Perf WG-5: Extension JSONL ingestion — tail contract, async prescan, sync FS audit

## Summary

Workflow 5 of 5 from the 2026-05-03 performance review of `main`. Parent: #46. Siblings: #71, #72, #73 (renderer/React), #74 (relay perf).

Includes one **real correctness bug** (CR-4: data-loss already covered by an existing regression test that the majority of callers violate). The rest are blocking-IO and sync-FS items on the JSONL ingestion hot path. Together with WG-4 (#74), this addresses the architectural drift between the three near-identical watcher paths (extension `SessionWatcher`, relay watcher, Codex watcher) — only the Codex watcher currently follows the documented contracts; the others have diverged.

## Critical

### CR-4 · `readNewFileLines` partial-line tail silently dropped by 4 of 5 callers

**This is the worst class of bug for a "relay everything" system: silent data loss.**

- `extension/src/fs-utils.ts:26-51` — definition returns `{ lines, newSize, tail }`; `tail` is the bytes after the last newline that the caller is supposed to feed back as `lastTail` next call to reassemble a JSONL line split across two writer flushes
- **Lossy callers** (omit `lastTail`, ignore returned `tail`, advance `fileSize` past the partial bytes):
  - `extension/src/session-watcher.ts:450` (extension)
  - `extension/src/subagent-watcher.ts:156`
  - `extension/src/event-source.ts:57`
  - `scripts/relay.ts:326` (this caller is owned by WG-4 / #74; coordinate the merge)
- **Working reference:** `extension/src/codex-session-watcher.ts:307` (passes `session.fileTail`, restored at line 274, persisted at line 310)
- **Contract is locked down by `extension/test/fs-utils.test.ts:70-83`** ("regression guard") which explicitly demonstrates the loss
- A split line then triggers `JSON.parse` failure inside `processTranscriptLine` and is silently dropped (`log.debug('Skipping unparseable line:')`)
- **Fix:** add `fileTail: string` to `WatchedSession`, `JsonlEventSource` state, and subagent state. Plumb through every caller. Mechanical change, working reference exists, regression test exists.

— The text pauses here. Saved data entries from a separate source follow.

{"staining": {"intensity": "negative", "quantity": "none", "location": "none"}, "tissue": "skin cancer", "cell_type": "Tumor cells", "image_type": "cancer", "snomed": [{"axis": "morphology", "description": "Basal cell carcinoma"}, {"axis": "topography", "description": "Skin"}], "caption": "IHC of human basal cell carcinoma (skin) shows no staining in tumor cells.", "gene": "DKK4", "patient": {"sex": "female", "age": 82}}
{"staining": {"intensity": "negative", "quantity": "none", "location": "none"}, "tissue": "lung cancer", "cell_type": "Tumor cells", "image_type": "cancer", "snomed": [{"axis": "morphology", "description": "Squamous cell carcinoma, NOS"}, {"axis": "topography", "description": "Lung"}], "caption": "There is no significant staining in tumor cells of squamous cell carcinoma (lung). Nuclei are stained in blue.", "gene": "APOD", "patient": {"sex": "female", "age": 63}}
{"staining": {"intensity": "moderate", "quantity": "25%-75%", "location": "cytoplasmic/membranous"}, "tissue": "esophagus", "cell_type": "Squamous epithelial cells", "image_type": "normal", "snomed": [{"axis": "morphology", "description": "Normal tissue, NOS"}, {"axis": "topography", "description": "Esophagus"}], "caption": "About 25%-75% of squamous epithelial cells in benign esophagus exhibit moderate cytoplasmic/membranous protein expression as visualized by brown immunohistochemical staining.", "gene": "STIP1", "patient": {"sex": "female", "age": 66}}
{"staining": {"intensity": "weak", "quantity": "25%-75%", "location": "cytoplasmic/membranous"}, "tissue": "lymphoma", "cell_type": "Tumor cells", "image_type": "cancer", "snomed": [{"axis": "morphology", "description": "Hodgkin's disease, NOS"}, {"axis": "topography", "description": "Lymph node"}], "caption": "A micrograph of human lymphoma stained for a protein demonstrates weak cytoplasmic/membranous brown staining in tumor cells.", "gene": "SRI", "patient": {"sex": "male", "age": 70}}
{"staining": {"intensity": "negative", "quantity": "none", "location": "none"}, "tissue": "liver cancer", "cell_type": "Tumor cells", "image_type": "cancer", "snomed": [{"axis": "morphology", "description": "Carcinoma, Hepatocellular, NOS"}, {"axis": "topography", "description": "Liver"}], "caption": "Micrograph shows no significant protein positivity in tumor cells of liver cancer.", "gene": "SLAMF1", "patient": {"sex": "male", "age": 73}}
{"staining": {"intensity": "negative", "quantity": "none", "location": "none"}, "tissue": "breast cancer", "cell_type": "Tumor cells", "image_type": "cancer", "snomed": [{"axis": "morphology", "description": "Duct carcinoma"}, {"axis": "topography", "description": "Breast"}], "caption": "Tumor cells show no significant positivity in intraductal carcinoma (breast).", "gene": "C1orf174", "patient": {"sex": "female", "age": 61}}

### CR-7 · `prescanExistingContent` synchronously reads + parses the full JSONL on session detect

- `extension/src/transcript-parser.ts:438-521`; called from `extension/src/session-watcher.ts:388` (and from `scripts/relay.ts:288` — that caller is WG-4)
- Helper at `extension/src/fs-utils.ts:7-16` does `fs.openSync` + `Buffer.alloc(stat.size)` + `fs.readSync` + `fs.closeSync` — `Buffer.alloc` zero-fills, which the caller immediately overwrites
- Then loops `JSON.parse(line.trim())` for every line in a tight loop
- For a typical `.sim-sessions/` transcript (500 KB / ~900 lines): 20-100 ms blocking the extension host UI thread. Real Claude transcripts can be 5-50 MB.
- `scanForActiveSessions` runs every 1 s and may attach multiple sessions per tick (extension side at `session-watcher.ts:264-353`).
- **Fix:** stream via `readline.createInterface` over `fs.createReadStream` (cleanest), OR yield via `await new Promise(setImmediate)` every 100 lines (cheapest). Switch `Buffer.alloc` → `Buffer.allocUnsafe` (caller fills from disk, zero-fill is wasted work).

## Important

### IR-16 · `scanForActiveSessions` runs every 1 s with sync FS scaling per-session

- `extension/src/session-watcher.ts:264-353`
- Per scan: `readdirSync(CLAUDE_DIR)` + per-dir `isContainedProject` (which itself does `readdirSync` + `openSync` + `readSync(8KB)` + `JSON.parse` until cwd is found, until cached) + per-jsonl `statSync` + per-subagent-dir `existsSync` + `readdirSync` + `statSync` per subagent file
- `scanForActiveSessions` body owned by extension; the relay's equivalent at `scripts/relay.ts:340-389` is owned by WG-4 (no caching at all there)
- **Fix:** rely primarily on the existing `dirWatcher` callback as the trigger; downgrade the 1 s interval to a 5-10 s heartbeat fallback. Cache negative results (see IR-IO MR-10).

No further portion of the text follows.